Герка поерзал в своем углу. Про Федора ему было совсем неинтересно. Тут дела покруче!
– Так вот-с. Вышеупомянутый архитектор в сопровождении помощников отправился на осмотр, а дабы ничего не упустить, заснял все на видео. Еще в квартире он зацепился взглядом за картину, висевшую в комнате у Анны Андреевны Виельгорской. Долго ее рассматривал и подумал, что где-то уже видел этот незамысловатый пейзаж. Мысль эта так засела у него в голове, что вечером Бердин еще раз внимательно просмотрел запись, а потом стал искать картину и автора. И, представьте-с, нашел. Сейчас и я вам ее покажу.
По знаку полковника в кабинет зашел молодой человек, одетый просто в футболку и джинсы, включил компьютер и повернул его к гостям. При этом стрельнул в Марфу глазами и раздвинул губы, как определила она для себя, в наглой мужской ухмылке.
На экране возник знакомый окруженный зеленью пруд с резвящимися в нем золотыми рыбками.
– Эту картину господин Черчилль написал в тридцать втором году прошлого века. А вот это – полотно, которое принадлежало Анне Виельгорской.
Марфа подалась вперед, впившись глазами в изображение. Егоркин сопел ей в ухо.
– Но картины не идентичны, – сказала она наконец. – Похожи, но все же…
– Разумеется. Картины отличаются, потому что написаны с разницей в десять лет, – кивнул полковник, – и это, позвольте заметить, самое важное обстоятельство. Если бы у Виельгорской висела копия той, первой картины, то в истории можно было смело ставить точку-с. Однако все сложнее. Во-первых, художественный объект, так сказать, тот же самый, что стало очевидным, как только архитектор нашел картину тридцать второго года. Во-вторых, как специалист Бердин сразу определил: работала та же рука. И оказался прав. Ведь Черчилль подписал картину. Три начальные буквы своего имени – Уинстон Спенсер Черчилль. Просто подпись была скрыта за рамой. Присмотритесь.

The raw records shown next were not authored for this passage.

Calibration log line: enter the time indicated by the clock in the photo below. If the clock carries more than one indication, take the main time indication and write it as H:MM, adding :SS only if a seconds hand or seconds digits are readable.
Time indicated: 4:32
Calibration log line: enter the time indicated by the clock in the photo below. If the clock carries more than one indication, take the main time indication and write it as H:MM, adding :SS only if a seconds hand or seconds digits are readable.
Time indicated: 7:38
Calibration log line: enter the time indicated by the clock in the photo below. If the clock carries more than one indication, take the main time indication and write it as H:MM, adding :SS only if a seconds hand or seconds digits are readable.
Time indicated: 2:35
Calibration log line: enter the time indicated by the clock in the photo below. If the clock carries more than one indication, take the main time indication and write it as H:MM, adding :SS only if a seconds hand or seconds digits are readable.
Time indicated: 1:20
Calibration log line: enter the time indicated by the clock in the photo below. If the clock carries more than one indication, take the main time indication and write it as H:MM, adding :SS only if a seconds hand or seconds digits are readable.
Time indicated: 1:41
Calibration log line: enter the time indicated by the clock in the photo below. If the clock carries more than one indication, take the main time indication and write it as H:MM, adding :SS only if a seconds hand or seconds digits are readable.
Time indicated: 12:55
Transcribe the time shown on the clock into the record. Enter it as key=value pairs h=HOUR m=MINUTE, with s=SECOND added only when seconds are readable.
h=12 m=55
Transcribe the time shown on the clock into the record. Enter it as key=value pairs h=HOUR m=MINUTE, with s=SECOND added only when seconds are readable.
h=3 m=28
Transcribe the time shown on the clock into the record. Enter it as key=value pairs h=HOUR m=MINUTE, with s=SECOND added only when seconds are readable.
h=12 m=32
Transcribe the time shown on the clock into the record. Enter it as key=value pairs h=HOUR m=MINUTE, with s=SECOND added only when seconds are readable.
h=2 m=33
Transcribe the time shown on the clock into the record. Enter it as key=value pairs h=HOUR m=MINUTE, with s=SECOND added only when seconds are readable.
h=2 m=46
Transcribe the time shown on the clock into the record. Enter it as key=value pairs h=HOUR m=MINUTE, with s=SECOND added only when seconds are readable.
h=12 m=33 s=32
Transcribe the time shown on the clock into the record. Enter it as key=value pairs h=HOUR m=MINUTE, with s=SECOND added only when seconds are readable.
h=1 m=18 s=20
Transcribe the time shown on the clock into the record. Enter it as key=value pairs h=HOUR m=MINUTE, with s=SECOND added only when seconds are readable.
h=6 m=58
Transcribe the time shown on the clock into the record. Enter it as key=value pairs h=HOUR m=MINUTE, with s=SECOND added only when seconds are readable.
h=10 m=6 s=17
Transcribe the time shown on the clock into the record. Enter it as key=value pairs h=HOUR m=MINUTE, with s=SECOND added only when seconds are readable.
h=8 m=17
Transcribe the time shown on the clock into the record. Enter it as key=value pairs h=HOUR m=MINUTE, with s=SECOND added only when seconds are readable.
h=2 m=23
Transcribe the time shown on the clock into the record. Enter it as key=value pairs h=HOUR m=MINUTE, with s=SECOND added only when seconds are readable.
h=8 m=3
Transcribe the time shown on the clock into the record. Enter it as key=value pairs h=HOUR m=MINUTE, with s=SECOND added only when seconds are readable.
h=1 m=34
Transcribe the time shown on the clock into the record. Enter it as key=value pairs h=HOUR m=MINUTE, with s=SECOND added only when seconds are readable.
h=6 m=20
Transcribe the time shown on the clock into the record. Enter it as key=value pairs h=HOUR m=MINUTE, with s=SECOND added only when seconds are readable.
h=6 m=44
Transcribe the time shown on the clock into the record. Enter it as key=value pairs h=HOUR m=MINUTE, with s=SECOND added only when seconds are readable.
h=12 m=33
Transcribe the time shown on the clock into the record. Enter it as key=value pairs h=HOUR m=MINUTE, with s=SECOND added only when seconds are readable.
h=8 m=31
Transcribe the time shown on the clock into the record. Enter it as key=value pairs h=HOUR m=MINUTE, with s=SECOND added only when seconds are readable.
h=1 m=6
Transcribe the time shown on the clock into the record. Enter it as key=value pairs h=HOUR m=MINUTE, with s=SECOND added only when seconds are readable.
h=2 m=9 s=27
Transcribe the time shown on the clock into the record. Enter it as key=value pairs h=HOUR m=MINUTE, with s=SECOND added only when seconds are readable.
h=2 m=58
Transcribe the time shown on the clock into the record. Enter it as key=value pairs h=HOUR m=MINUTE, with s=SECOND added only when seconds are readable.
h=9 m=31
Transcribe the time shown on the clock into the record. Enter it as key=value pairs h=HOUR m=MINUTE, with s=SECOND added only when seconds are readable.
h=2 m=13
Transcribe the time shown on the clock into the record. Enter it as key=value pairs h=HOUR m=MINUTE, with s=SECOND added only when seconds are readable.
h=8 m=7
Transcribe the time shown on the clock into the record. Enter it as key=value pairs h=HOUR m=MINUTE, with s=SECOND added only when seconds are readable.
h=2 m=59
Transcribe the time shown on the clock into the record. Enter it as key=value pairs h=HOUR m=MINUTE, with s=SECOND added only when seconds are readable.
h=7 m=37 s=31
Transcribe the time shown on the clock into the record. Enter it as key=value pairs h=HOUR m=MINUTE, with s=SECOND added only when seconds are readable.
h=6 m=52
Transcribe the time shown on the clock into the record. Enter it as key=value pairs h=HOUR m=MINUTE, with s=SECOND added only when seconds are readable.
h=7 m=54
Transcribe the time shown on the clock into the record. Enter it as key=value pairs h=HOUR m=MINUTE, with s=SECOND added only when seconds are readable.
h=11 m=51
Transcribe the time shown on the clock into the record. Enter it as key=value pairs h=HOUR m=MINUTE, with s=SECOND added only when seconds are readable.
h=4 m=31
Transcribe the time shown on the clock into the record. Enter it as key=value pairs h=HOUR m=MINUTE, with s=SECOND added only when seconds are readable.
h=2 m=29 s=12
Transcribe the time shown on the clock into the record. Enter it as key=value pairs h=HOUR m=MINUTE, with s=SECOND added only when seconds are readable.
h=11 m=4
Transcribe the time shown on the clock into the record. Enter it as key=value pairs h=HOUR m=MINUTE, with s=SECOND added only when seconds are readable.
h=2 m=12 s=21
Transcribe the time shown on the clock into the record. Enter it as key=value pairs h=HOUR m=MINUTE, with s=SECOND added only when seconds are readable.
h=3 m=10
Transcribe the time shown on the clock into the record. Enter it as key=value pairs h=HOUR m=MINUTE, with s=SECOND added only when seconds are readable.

Они присмотрелись и увидели три латинские буквы. У Марфы даже мороз по коже прошел. Трудно поверить в такое.
– В сороковых пруд выглядел уже по-другому, но идея, так сказать, картины осталась прежней. Конечно, Бердин не сразу поверил, что перед ним подлинник картины Черчилля. Все работы великого англичанина давно известны и учтены, да и прудик этот давно продан, так сказать, за немалые денежки-с. И все же что-то не давало ему покоя. Наверное, чуйка. Он рассказал о полотне Гершвину. Шуткой рассказал, но банкир шутки не понял – у него вообще с чувством юмора напряг – и поручил помощнику узнать о картине и ее владелице все, что возможно. Помощник этот в прошлом служил в органах, у него остались неплохие связи. Долго у него ничего не получалось, пока наконец один человечек, отставник, в качестве анекдота не рассказал ему сплетню о том, что картина будто бы досталась Виельгорской от отца, который получил ее в подарок от британского премьер-министра во время войны. Помощник над анекдотом посмеялся и тут же сообщил хозяину, что так, мол, и так, скорее всего, никакой это не анекдот, а сущая правда. Это была бомба! Гершвин, так сказать, был не дурак и сразу понял, что речь идет о миллионах фунтов стерлингов. Остался пустяк – забрать картину из опустевшей после смерти хозяйки квартиры. Изъять ее было делом пяти минут, но тут некстати выяснилось, что в квартиру успела въехать не в меру прыткая журналистка Марецкая, которой жилье досталось по завещанию. Дело осложнилось, но Гершвина уже было не остановить. Он поручил все тому же помощнику обстряпать дельце аккуратно. Чтобы подозрение ни в коем случае не пало на него.
– Типа меня по башке, а картину стащить? – невинно спросила Марфа.
– Э нет, дамочка, так уже не получилось бы. Наталья Петровна Борзова первая на него навела бы.
– Картину мог стащить кто угодно. Мало ли ворюг по квартирам лазит.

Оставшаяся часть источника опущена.